Audiophiles, rejoice — vinyl records are making a major comeback in the 2020s! There’s never been a better time to start or sell your collection. Some records have sold for tens of thousands of dollars to eager collectors, while others are available for just a few bucks.
So, how do you know if a record is valuable? Three main factors contribute to whether a record is worth anything more than the original price — the type of record, the supply and demand for that record, and its condition.
The Type of Record
Vinyl records come in a few different formats, each with different sizes and speeds.
The most common records are 12-inch albums that run at 33 ⅓ RPM. These match up best with the typical album’s length, holding 22 minutes per side. The next most common are 7-inch records — otherwise known as 45s — that run at 45 RPM and hold two songs per side. Last, we have less popular 10-inch records that run at 78 RPM.
Most consumers are interested in 12-inch records, but a modest market exists for 45s. Unless you have something particularly special and a motivated buyer, you’ll find 12-inch records and 45s are the most valuable.
Supply and Demand
Like any commodity, records are subject to supply and demand, with the most valuable records being highly desirable and hard to find. Supply and demand fluctuate with a few common factors:
The greatest value is in rare records with minimal pressings. A rare record could be an original pressing of a cult classic or an uncommon promotional edition. Since there are fewer original pressings and promotional copies than re-releases or standard editions, the former are more exclusive and worth more.

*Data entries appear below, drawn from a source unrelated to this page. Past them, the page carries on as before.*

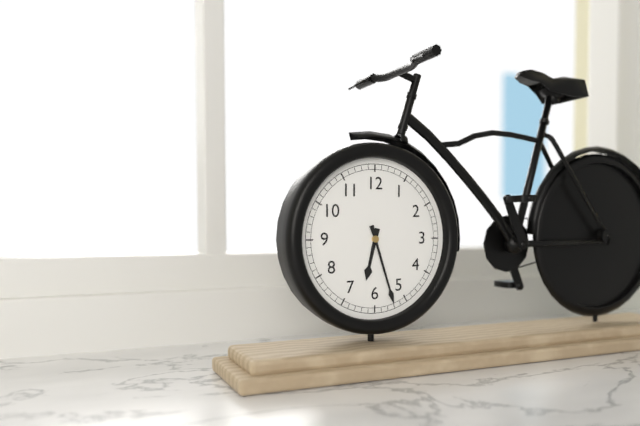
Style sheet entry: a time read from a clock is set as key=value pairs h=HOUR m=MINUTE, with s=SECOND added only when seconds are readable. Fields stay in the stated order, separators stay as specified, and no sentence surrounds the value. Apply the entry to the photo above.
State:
h=6 m=27
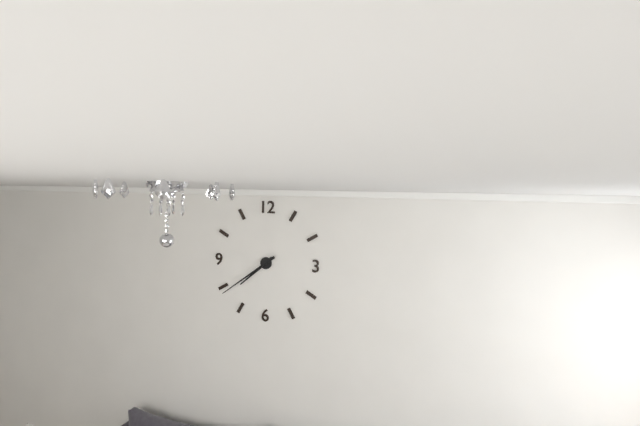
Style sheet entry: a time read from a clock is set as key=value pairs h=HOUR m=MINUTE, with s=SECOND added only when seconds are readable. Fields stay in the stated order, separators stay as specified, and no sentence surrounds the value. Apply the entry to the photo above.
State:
h=7 m=39
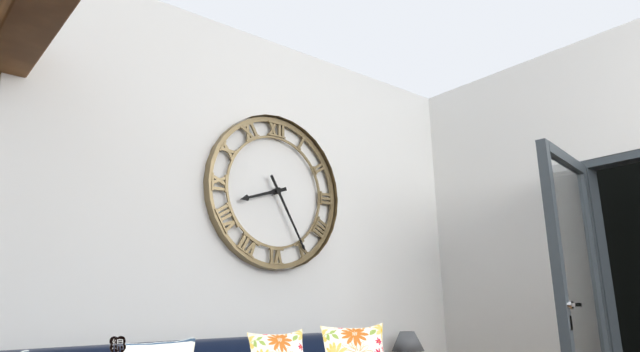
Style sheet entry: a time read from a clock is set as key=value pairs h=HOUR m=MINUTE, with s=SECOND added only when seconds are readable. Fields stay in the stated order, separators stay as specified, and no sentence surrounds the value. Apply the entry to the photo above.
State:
h=8 m=25
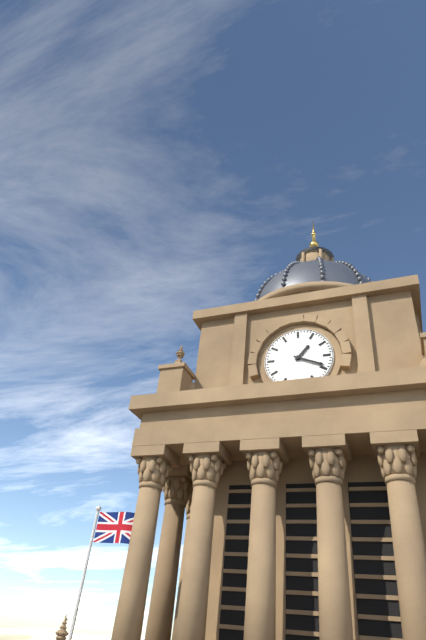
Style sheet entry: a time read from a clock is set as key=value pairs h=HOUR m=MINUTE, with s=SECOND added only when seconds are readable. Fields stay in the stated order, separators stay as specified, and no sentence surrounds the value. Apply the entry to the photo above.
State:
h=1 m=19
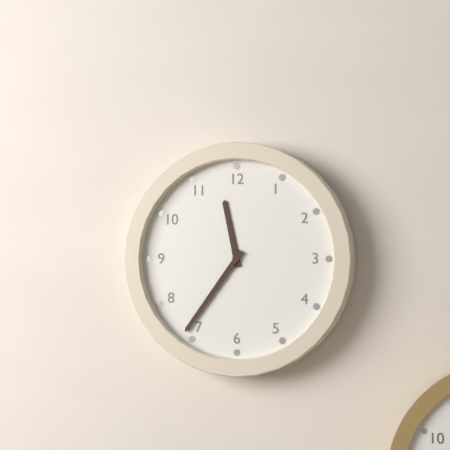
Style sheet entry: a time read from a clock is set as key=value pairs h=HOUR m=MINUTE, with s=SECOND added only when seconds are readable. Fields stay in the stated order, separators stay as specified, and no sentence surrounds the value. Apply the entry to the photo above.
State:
h=11 m=36
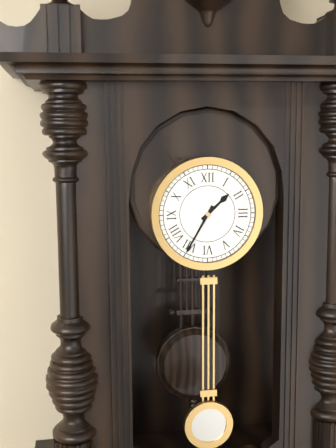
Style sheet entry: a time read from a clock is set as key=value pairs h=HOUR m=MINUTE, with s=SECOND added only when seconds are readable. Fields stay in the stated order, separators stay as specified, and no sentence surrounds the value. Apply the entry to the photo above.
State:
h=1 m=35
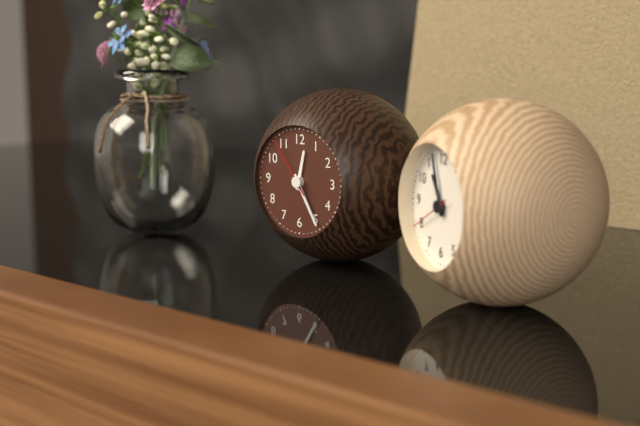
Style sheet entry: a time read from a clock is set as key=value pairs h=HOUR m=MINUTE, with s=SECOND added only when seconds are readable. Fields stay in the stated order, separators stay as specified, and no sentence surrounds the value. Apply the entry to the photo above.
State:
h=12 m=25 s=54
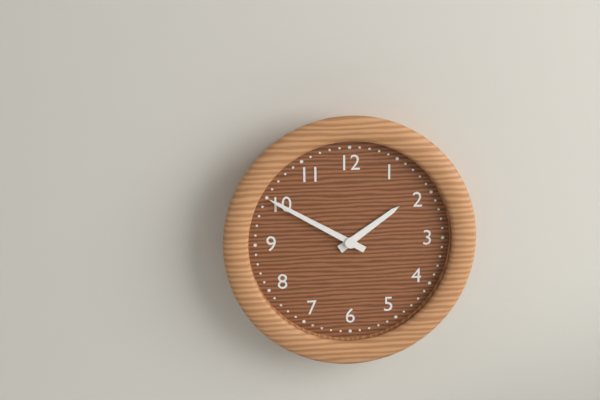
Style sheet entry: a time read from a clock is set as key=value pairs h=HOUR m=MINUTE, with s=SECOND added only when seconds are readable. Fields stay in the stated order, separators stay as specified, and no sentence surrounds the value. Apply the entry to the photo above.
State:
h=1 m=50
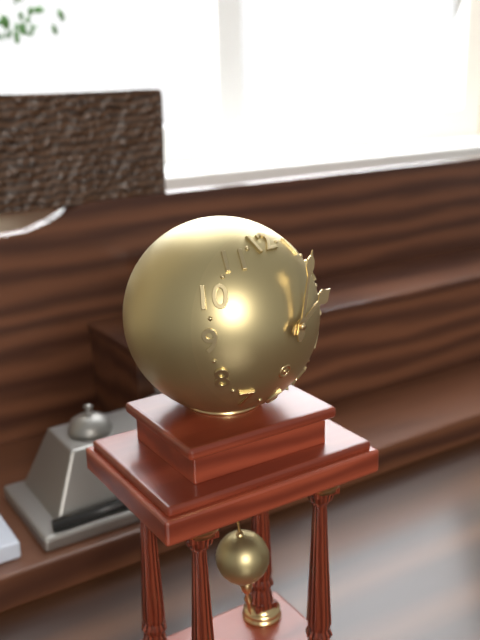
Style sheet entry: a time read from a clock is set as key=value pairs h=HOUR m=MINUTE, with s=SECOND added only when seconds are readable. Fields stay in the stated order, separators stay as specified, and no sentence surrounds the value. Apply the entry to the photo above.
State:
h=2 m=3
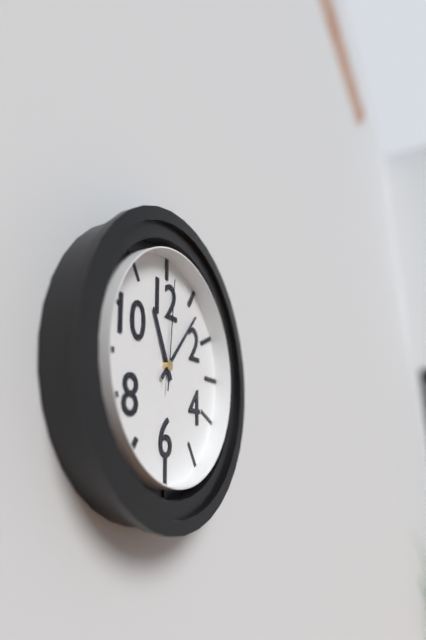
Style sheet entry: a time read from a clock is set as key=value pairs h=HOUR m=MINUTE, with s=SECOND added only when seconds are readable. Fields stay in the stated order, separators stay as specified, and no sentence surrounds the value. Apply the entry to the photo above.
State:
h=11 m=7 s=1
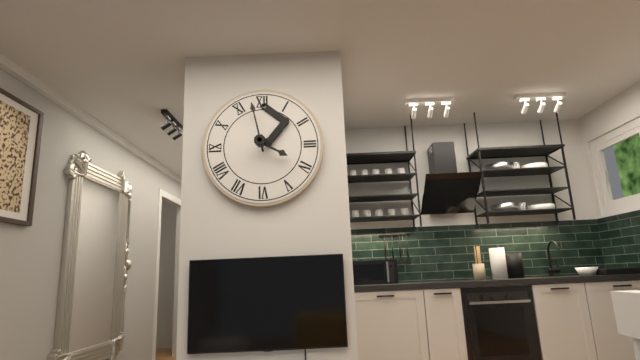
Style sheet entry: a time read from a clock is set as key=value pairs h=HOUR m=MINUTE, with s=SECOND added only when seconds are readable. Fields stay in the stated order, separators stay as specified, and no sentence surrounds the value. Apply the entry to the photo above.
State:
h=3 m=58
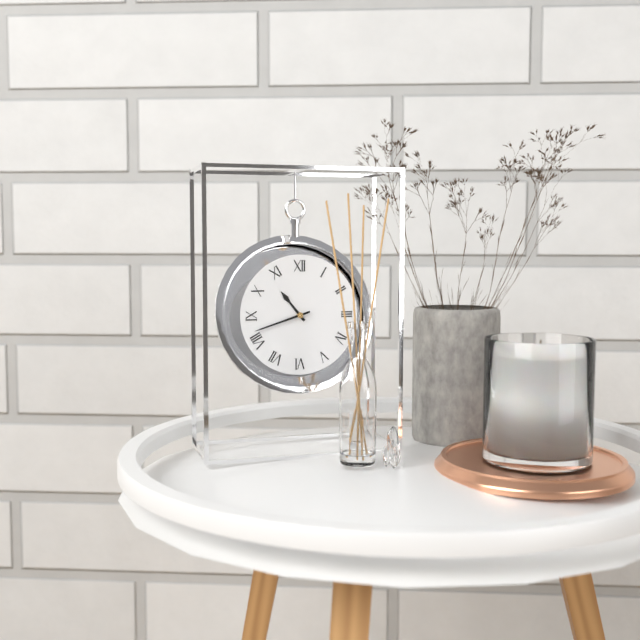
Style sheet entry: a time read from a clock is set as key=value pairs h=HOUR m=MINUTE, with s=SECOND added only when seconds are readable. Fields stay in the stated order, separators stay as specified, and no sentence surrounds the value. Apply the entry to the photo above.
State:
h=10 m=42
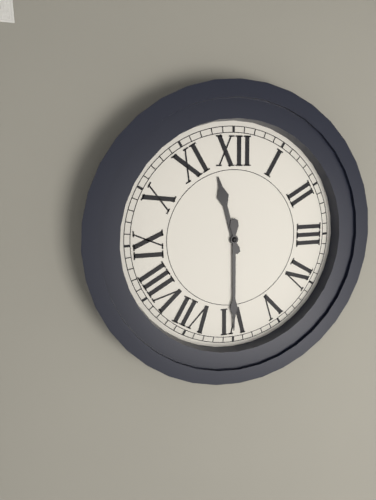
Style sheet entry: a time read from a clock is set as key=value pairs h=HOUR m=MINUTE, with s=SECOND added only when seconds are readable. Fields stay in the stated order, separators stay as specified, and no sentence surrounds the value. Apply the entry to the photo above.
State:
h=11 m=30
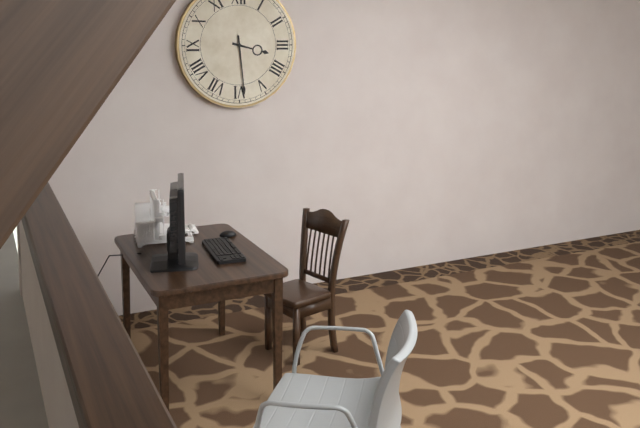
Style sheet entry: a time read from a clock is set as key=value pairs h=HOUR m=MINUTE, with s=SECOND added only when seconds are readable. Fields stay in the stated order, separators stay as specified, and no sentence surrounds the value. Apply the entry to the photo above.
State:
h=3 m=29
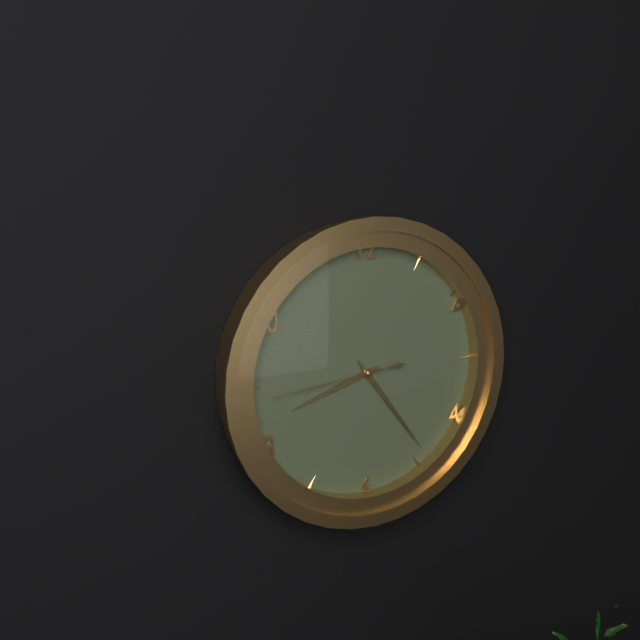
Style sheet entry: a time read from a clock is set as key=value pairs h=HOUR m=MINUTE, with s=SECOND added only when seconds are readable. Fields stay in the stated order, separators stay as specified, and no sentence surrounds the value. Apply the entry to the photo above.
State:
h=8 m=24 s=44
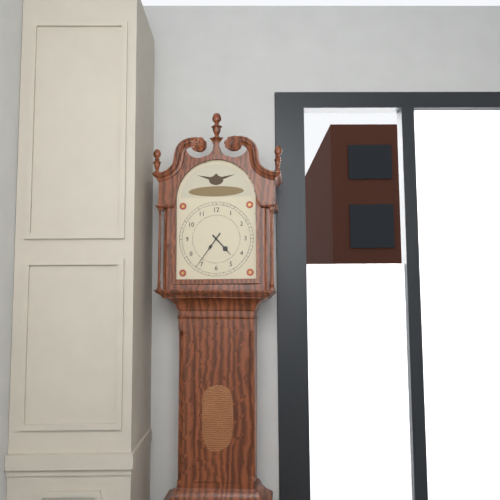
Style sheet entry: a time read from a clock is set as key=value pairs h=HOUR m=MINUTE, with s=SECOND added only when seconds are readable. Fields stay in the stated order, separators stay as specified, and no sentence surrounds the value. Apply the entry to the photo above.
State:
h=4 m=36
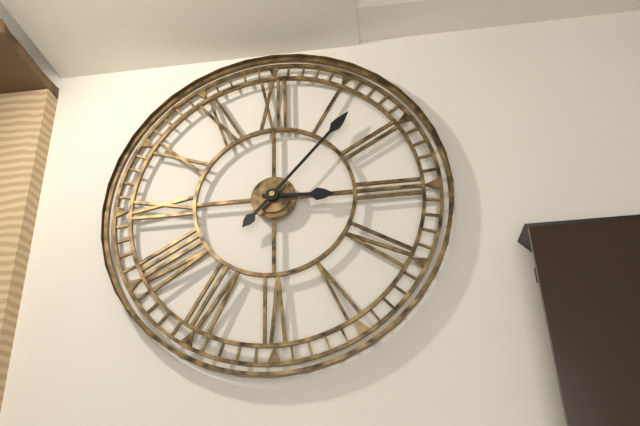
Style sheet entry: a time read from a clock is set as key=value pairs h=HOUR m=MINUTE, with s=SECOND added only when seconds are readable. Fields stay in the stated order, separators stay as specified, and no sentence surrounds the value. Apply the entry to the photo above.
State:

Demand and popularity go hand in hand, but they also fluctuate. A record’s demand may spike if the artist experiences a popularity boost or becomes topical. For example, the deaths of artists like Kurt Cobain, Michael Jackson and David Bowie caused momentary demand spikes.
While not always the case, the right unique trait can add value to a copy of a record. An autographed copy will always sell for more than another of the same pressing. Alternatively, some mispressings are more valuable than the original.
Value and condition are directly linked, and vinyl records are fickle. While still usable for displays or crafts, an album with a few scratches can become virtually unlistenable. Always take care of your records or inspect them closely before buying. Having the original artwork in good condition is also a fundamental part of a record’s value — some collectors argue that an album isn’t worth anything without the cover — so keep your jackets in plastic sleeves.
How Do You Cash in on Records?
If you have records to sell, you can try your hand at listing them online. Savvy buyers know the makings of a valuable record, so you can definitely find a worthy offer if you have something interesting to sell. However, you’ll have to handle the process on your own and you’ll likely only be able to offload a few at a time.
If you’re looking for the easiest way to sell records in bulk or start a vinyl collection, the Record Head buy-sell-trade store is the place to go. We buy wholesale inventory to sell online or at our store in West Allis, Wisconsin. Record Head is also a great place to find rare, valuable records and share your passion for music with others. We invite you to check out our online shops or visit our store to browse our record collection in person.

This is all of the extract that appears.